- Date: 25 April–2 May
- Edition: 2nd
- Surface: Clay
- Location: Tigre, Argentina

Champions

Singles
- Camilo Ugo Carabelli

Doubles
- Guillermo Durán / Felipe Meligeni Alves
- ← 2022 · Challenger de Tigre · 2023 →

= 2022 Challenger de Tigre II =

The 2022 Challenger de Tigre II was a professional tennis tournament played on clay courts. It was the second edition of the tournament which was part of the 2022 ATP Challenger Tour.

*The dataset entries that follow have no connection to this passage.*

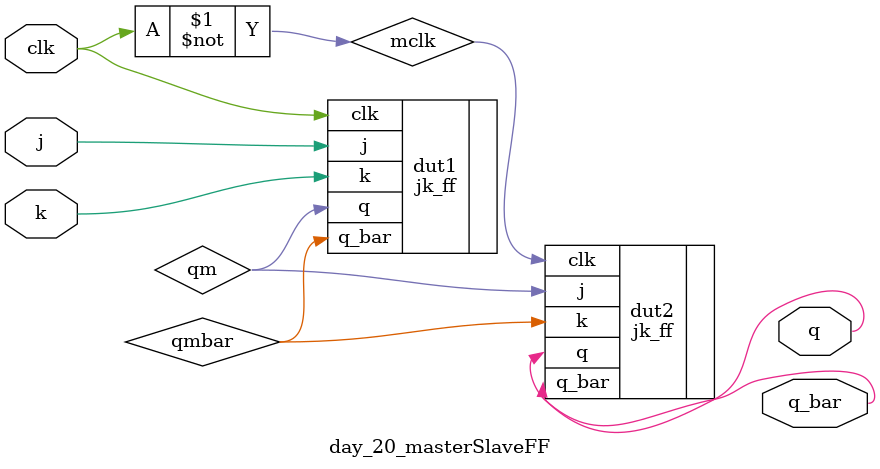
<source format=v>
`timescale 1ns / 1ps


module day_20_masterSlaveFF(
    input j, k, clk,
    output q, q_bar
    );
    wire qm;
    wire qmbar;
    wire mclk;
    assign mclk = ~clk;
    
    jk_ff dut1 (.j(j), .k(k), .q(qm), .q_bar(qmbar), .clk(clk));
    jk_ff dut2 (.j(qm), .k(qmbar), .q(q), .q_bar(q_bar), .clk(mclk));
    
    
endmodule

</source>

It took place in Tigre, Argentina between 25 April and 2 May 2022.

==Singles main-draw entrants==
===Seeds===

| Country | Player | Rank^{1} | Seed |
|---|---|---|---|
| ARG | Facundo Bagnis | 99 | 1 |
| PER | Juan Pablo Varillas | 109 | 2 |
| ARG | Camilo Ugo Carabelli | 168 | 3 |
| ARG | Renzo Olivo | 169 | 4 |
| BRA | Felipe Meligeni Alves | 190 | 5 |
| ARG | Nicolás Kicker | 201 | 6 |
| ARG | Santiago Rodríguez Taverna | 206 | 7 |
| BRA | João Menezes | 251 | 8 |

- ^{1} Rankings are as of 18 April 2022.

===Other entrants===
The following players received wildcards into the singles main draw:
- ARG Facundo Bagnis
- ARG Román Andrés Burruchaga
- ARG Alejo Lorenzo Lingua Lavallén

The following players received entry into the singles main draw as alternates:
- BRA Gustavo Heide
- COL Cristian Rodríguez

The following players received entry from the qualifying draw:
- ISR Daniel Cukierman
- BOL Murkel Dellien
- ARG Franco Emanuel Egea
- ARG Santiago de la Fuente
- ARG Juan Ignacio Galarza
- PER Conner Huertas del Pino

==Champions==
===Singles===

- ARG Camilo Ugo Carabelli def. ARG Andrea Collarini 7–5, 6–2.

===Doubles===

- ARG Guillermo Durán / BRA Felipe Meligeni Alves def. ITA Luciano Darderi / ARG Juan Bautista Torres 3–6, 6–4, [10–3].